Basically, these researchers were able to employ just a low power laser to trigger dental stem cells to form dentin. Importantly, dentin is the "bone-like structure under your teeth's enamel". How does the low power laser work? The laser creates ROS, which activates transforming growth factor beta-1(TGF-B1), which then directs dental stem cells differentiation for regeneration. "Laser-activated TGF-β1 was capable of differentiating human dental stem cells in vitro. Further, an in vivo pulp capping model in rat teeth demonstrated significant increase in dentin regeneration after low power laser therapy treatment."
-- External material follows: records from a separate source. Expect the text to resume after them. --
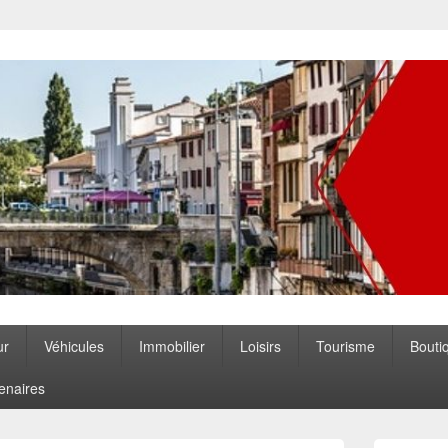
ccitanie
ur
Véhicules
Immobilier
Loisirs
Tourisme
Bouti
enaires
Zone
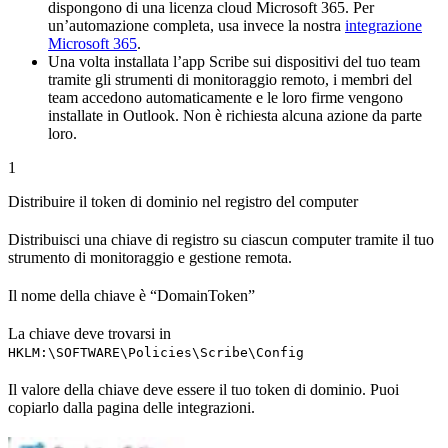
dispongono di una licenza cloud Microsoft 365. Per
un’automazione completa, usa invece la nostra
integrazione
Microsoft 365
.
Una volta installata l’app Scribe sui dispositivi del tuo team
tramite gli strumenti di monitoraggio remoto, i membri del
team accedono automaticamente e le loro firme vengono
installate in Outlook. Non è richiesta alcuna azione da parte
loro.
1
Distribuire il token di dominio nel registro del computer
Distribuisci una chiave di registro su ciascun computer tramite il tuo
strumento di monitoraggio e gestione remota.
Il nome della chiave è “DomainToken”
La chiave deve trovarsi in
HKLM:\SOFTWARE\Policies\Scribe\Config
Il valore della chiave deve essere il tuo token di dominio. Puoi
copiarlo dalla pagina delle integrazioni.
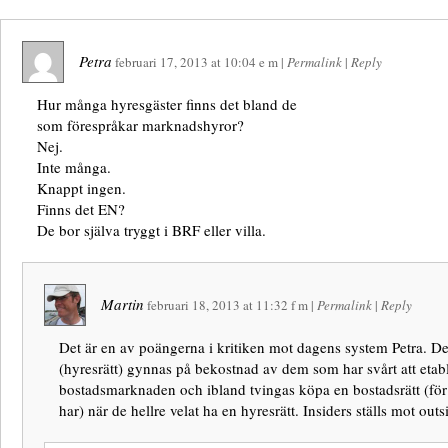
Petra
februari 17, 2013
at
10:04 e m
|
Permalink
|
Reply
Hur många hyresgäster finns det bland de
som förespråkar marknadshyror?
Nej.
Inte många.
Knappt ingen.
Finns det EN?
De bor själva tryggt i BRF eller villa.
Martin
februari 18, 2013
at
11:32 f m
|
Permalink
|
Reply
Det är en av poängerna i kritiken mot dagens system Petra. D
(hyresrätt) gynnas på bekostnad av dem som har svårt att etabl
bostadsmarknaden och ibland tvingas köpa en bostadsrätt (för
har) när de hellre velat ha en hyresrätt. Insiders ställs mot outs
Conclusion:. "The ability of low power laser therapy to activate an endogenous morphogen to direct resident stem cell differentiation—in this case, dental stem cell—adds a new, potent tool to the regenerative armamentarium. This study elucidated both the efficacy and the primary mechanistic role of low power laser therapy and ROS–TGF-β1 in mediating dentin regeneration. ....Given the broad range of roles that ROS and TGF-β can mediate in vivo and the popularity of laser devices in current clinical settings, the mechanistic insights from this study could also promote clinical translation of low power laser treatments to modulate pain, inflammation, or immune responses, and promote tissues regeneration of bone, neural, vascular, and muscle tissues." (For the study, see Arany P, Photactivation of Endogenous Latent Transforming Growth Factor-B1 Directs Dental Stem Cell Differentiation for Regeneration, Sci Trans Med, 2014. ... For the article, see Kusek K., Noninvasive Laser Therapy Could Radically Shift Dental Treatment and lead to a Host of Broader Clinical Application in Regenerative Medicine, Wyss Institute, 2015.)
THE EDITORS CAN'T REPEAT ENOUGH: PLEASE SEEK A COMPETENT BIOLOGICAL DENTIST TO EVALUATE YOUR DENTAL PROBLEMS AND REMEDIES. AS DR. HAL HUGGINS COMMENTED ABOUT COMPOSITES, "Are you getting the idea that dental materials provide a serious problem?"